Amadeus looked down at his father. “Oh, that,” said Amadeus with a frown. “He’s trying to keep Elder Tantalus and Elder Romaar from backing out of supporting our offensive initiative against the Deathlords.”
“Why would they want to back out of kicking Deathlord butt?” asked Jack.
“Why indeed?” Amadeus replied, wryly. “It really shouldn’t be as complicated as it is, but there’s been a huge debate over how exactly this war should be handled. Normally, it wouldn’t be an issue to go on the offensive, but when Regalus Prime was destroyed, it threw everything for a loop. Under the influence of Legacy Skyborn, the Directory has been playing defense for the last ten years. It used to be only the Imperial Government was allowed to have a space fleet, but in order to protect the member planets, the Councils passed a measure allowing the Legacies to build their own fleets once the Deathlords appeared. However, with that kind of military might at their disposal, it’s as though each Legacy is its own mini-empire.

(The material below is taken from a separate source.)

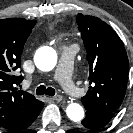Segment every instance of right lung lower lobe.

Without the centralized control Regalus Prime afforded, every member planet now has its own ideas of what it should be doing because it’s no lo
nger completely reliant on the Empire for protection.”
“I guess I’m still an idiot when it comes to how all this stuff works,” said Jack. “Back on my planet, I always read about how Empires were evil and oppressive and stuff. My country was all about freedom and individuality and things like that. It seems to me like letting people decide for themselves what to do is a good thing.”
“On a local level you’d be right,” said Amadeus. “Most Legacies allow their host planets to govern themselves as they see fit. But when it comes to governing tens of thousands of light years of space, democracy just becomes too cumbersome. The beauty of the Empire was that it helped tie together all its star systems in an efficient way. It offered standardized technology, education, currency, and a host of other things that wouldn’t be possible to enforce outside of the Imperial structure. Some Emperors have experimented with a republic system, but it was deemed far too inefficient. Emperor Nameer pioneered our current system of a constitutional monarchy, where all races and species are represented in the government, but power is still centralized around Legacy Prime and the Directory.”
“Well, if all the Legacies have space fleets now, what’s the problem?” asked Jack. “Couldn’t the Empire just focus on offence while the Legacies stay back and play defense?”
“Again, it’s more complicated than it should be,” replied Amadeus. “Ever since the Deathlords appeared, there have been uprisings throughout the Empire. People are scared, and the longer this war drags on, the more people are starting to believe the Empire can’t protect them. The Directors are afraid that if they commit the Empire’s fleet to pursuing the Deathlords, there will be no one around to keep the Legacies in-line and the Empire will begin to fracture as Legacies break away from it. And once that happens, the whole house of cards will come crashing down.”